The firm found that there was a rather major bug in the way how Adobe Shockwave Player handles memory. The severity of the issue lies in the fact that the bug could be exploited by an attacker to remotely execute code on the affected system. This memory corruption vulnerability, was then reported to the plugin maker who acknowledged the bug, and has assigned it the name CVE-2015-7649 in its Security Bulletin.
This security issue, as dangerous as it sounds, has been marked as a critical one by Adobe. All versions of Adobe Shockwave Player 220.127.116.11 and earlier for Windows and Macintosh operating systems are said to be vulnerable to the exploit.
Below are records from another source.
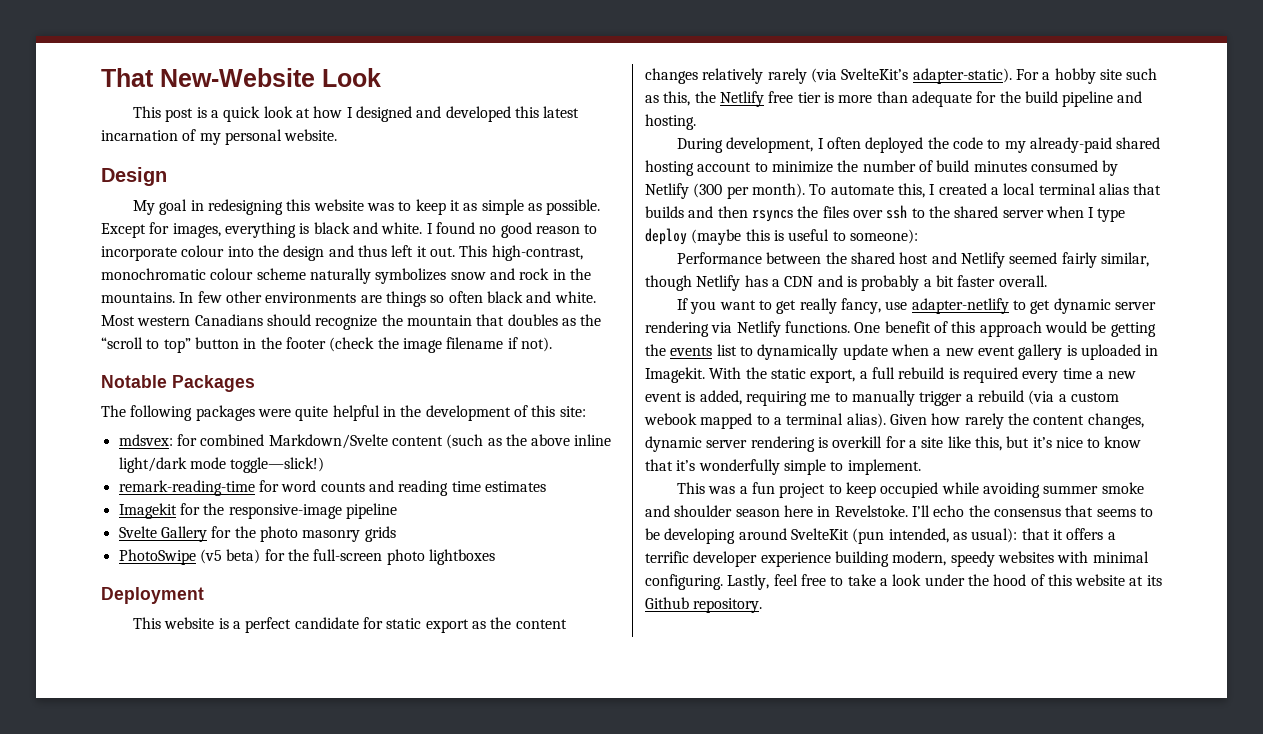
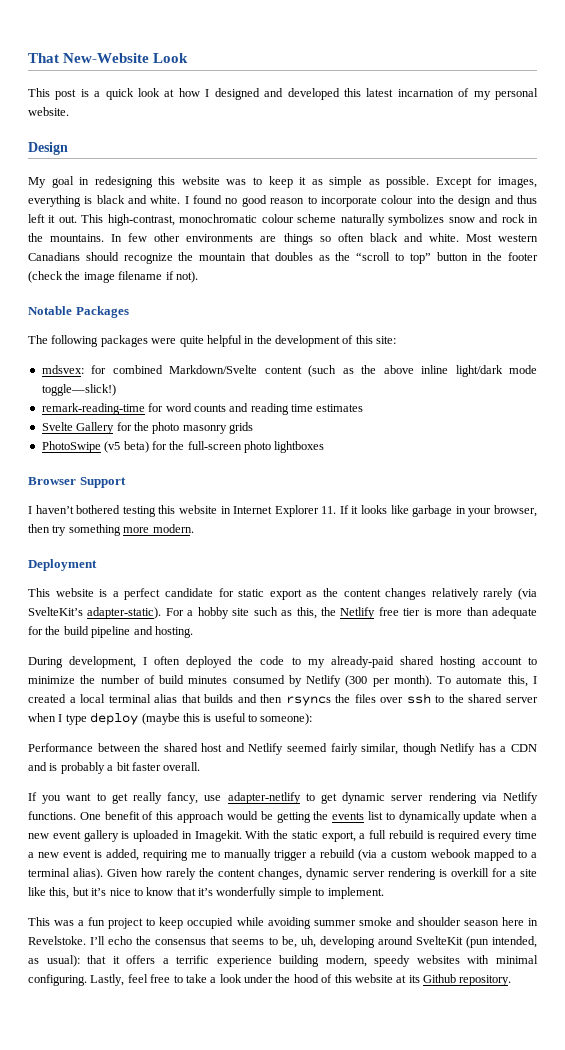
[118,503,397,519] // Imagekit for the responsive-image pipeline -> (364, 408) none
(495, 557) none -> [28,477,126,488] [28,505,537,517] [28,524,194,536] // Browser Support // I haven’t bothered testing this website in Internet Explorer 11. If it looks like garbage in your browser, then try something more modern.
[645,528,660,540] be -> [281,936,316,948] be, uh,
[693,551,758,567] developer -> (210, 959) none

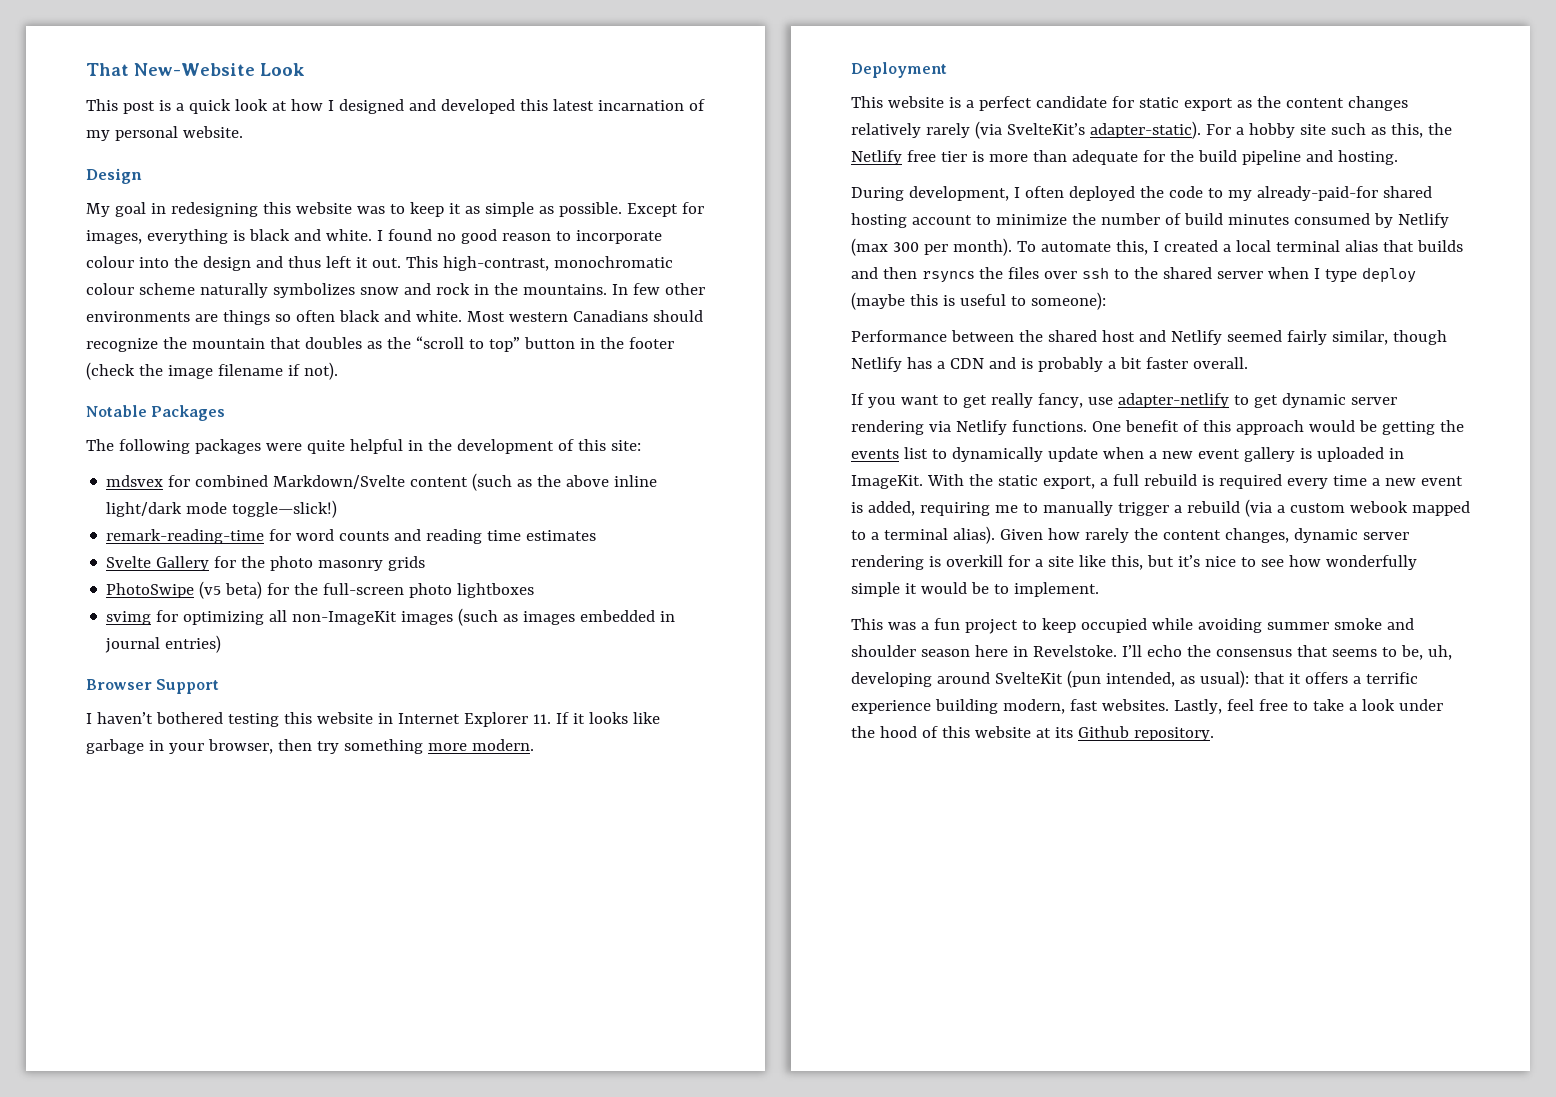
[41,365,84,374] mdsvex: -> [106,475,164,487] mdsvex
(325, 447) none -> [106,608,676,626] [105,635,222,653] // svimg for optimizing all non-ImageKit images (such as images embedded in journal entries)
[330,656,394,668] already-paid -> [1256,186,1378,201] already-paid-for
[345,675,368,687] (300 -> [851,238,919,256] (max 300
[194,830,242,842] Imagekit. -> [851,475,923,489] ImageKit.
[146,887,312,899] know that it’s wonderfully simple -> [1260,555,1417,570] [851,582,989,597] see how wonderfully simple it would be
[374,955,538,967] [28,974,87,986] speedy websites with minimal configuring. -> [1069,699,1169,711] fast websites.

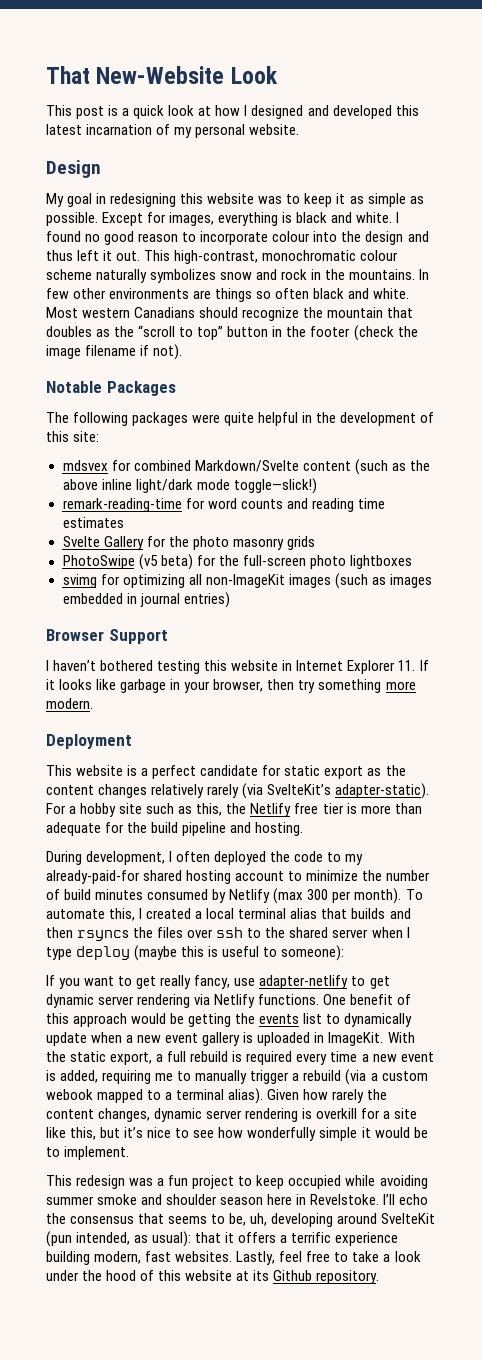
[851,330,1447,345] [851,357,1248,372] // Performance between the shared host and Netlify seemed fairly similar, though Netlify has a CDN and is probably a bit faster overall. -> (345, 953) none
(883, 624) none -> [76,1175,126,1189] redesign

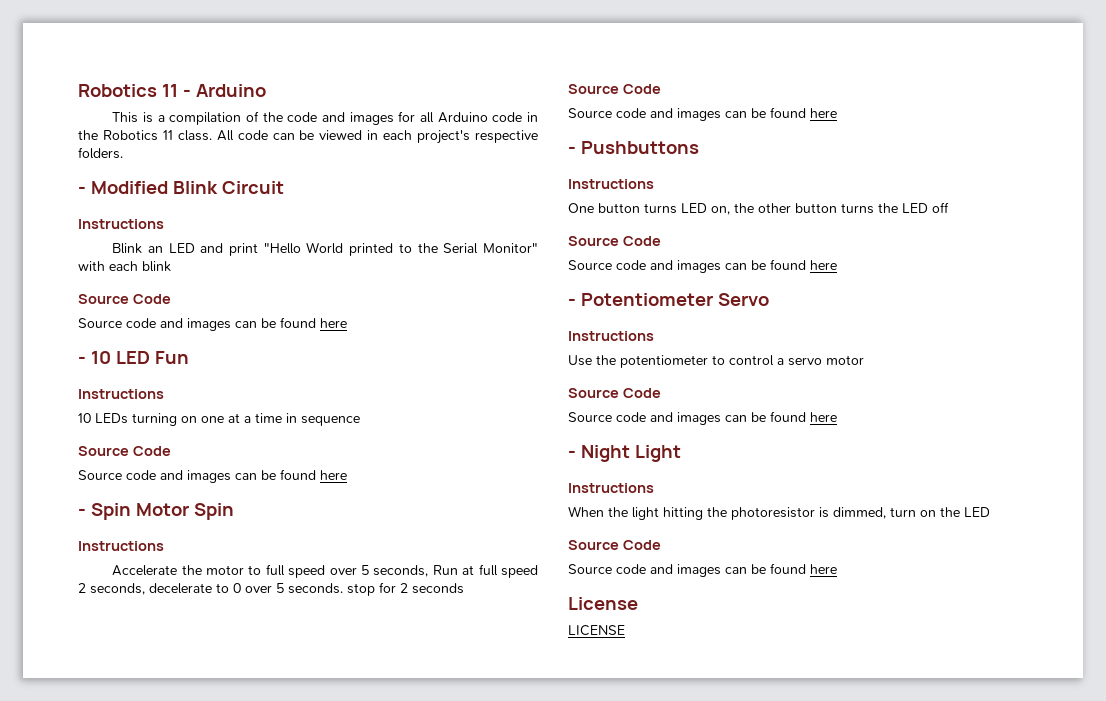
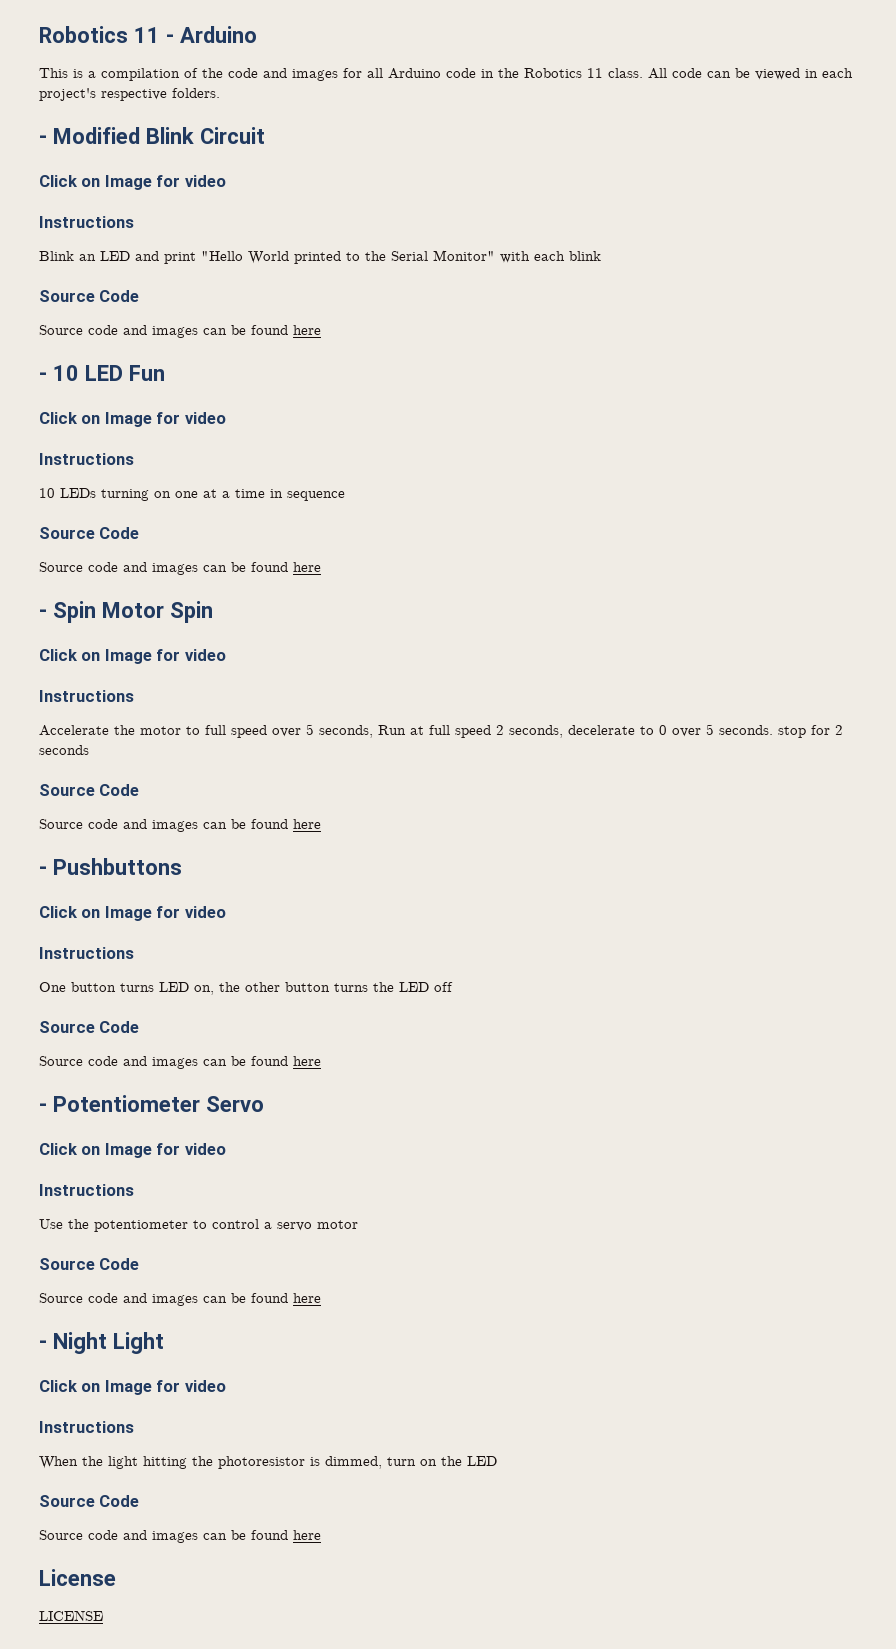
(284, 187) none -> [39,175,226,190] // Click on Image for video
(189, 357) none -> [39,412,226,427] // Click on Image for video
(234, 511) none -> [39,649,226,664] // Click on Image for video
(699, 147) none -> [39,906,226,921] // Click on Image for video
(769, 299) none -> [39,1143,226,1158] // Click on Image for video
(681, 453) none -> [39,1380,226,1395] // Click on Image for video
The latest version of the plugin has fixed this security flaw. So we advise readers to update your version of the plugin to the newest release, as soon as possible. Download Adobe Shockwave Player 18.104.22.168 for Windows and Mac OS X, from the official website.
Adobe Shockwave Player doesn’t have as many users, when compared to Adobe Flash Player, despite the latter’s declining usage. But the company’s website reports that there are over “Over 450 million Internet-enabled desktops have Adobe Shockwave Player installed.” Assuming that the numbers are recent, that’s really a lot of users, and so, that puts the vulnerability issue in to a whole new perspective.
However, it is unclear if the issue actually affected any users, though the company hasn’t reported any such incidents. So, it is likely that Fortinet’s research team beat the attackers to spotting the issue, and reported it to the developers, before any harm was done.
On a side note, a couple of weeks ago, Adobe patched up its Flash Player plugin to version 22.214.171.124, which fixed some critical security issues, which we have written about earlier.